Exercise prompt:
Copy each line of the records that includes "make".

[Data items]
Content starts

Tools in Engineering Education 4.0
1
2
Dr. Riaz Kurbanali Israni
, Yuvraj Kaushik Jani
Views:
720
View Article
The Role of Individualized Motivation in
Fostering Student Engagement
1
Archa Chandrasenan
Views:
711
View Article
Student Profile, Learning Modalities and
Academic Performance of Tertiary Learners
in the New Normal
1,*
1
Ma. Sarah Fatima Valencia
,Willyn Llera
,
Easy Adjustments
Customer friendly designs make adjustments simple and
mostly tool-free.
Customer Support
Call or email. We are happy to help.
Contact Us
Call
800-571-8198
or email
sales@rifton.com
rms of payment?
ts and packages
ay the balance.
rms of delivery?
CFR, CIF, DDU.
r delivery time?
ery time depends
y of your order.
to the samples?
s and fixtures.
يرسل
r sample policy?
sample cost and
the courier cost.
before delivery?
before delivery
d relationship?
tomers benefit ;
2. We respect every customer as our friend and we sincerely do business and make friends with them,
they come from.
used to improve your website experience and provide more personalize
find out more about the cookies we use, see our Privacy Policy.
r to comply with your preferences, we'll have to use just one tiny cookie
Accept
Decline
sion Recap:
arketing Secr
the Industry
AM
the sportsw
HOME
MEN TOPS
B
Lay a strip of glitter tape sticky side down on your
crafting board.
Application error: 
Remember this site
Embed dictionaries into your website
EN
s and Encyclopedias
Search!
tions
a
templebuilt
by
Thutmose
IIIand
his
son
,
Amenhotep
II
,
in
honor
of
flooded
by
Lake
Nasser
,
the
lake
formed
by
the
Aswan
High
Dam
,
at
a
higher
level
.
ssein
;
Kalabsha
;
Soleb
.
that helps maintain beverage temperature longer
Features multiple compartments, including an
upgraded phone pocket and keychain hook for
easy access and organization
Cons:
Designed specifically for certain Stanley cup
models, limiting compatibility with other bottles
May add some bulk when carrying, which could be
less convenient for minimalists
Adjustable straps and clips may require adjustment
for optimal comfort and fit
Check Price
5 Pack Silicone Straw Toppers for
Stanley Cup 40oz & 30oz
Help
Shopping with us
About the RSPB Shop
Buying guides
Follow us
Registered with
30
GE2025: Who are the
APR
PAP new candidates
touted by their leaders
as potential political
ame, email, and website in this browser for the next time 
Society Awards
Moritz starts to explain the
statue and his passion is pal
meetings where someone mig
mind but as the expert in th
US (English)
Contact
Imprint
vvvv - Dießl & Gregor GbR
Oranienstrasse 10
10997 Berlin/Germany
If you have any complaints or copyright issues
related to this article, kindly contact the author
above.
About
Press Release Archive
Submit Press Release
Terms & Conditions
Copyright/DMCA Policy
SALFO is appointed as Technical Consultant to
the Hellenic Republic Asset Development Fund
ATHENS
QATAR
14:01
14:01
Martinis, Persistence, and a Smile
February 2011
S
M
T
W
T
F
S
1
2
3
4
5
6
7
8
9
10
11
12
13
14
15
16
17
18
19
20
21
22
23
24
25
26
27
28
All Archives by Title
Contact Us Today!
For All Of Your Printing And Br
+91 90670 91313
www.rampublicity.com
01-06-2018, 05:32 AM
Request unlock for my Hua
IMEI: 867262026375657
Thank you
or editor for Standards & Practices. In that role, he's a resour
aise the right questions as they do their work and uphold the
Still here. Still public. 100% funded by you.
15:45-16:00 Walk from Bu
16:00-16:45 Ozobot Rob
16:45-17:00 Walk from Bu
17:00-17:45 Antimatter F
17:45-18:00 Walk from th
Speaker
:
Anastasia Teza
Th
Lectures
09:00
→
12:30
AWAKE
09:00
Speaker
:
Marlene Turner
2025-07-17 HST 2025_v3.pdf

Content ends

Answer:
Customer friendly designs make adjustments simple and
2. We respect every customer as our friend and we sincerely do business and make friends with them,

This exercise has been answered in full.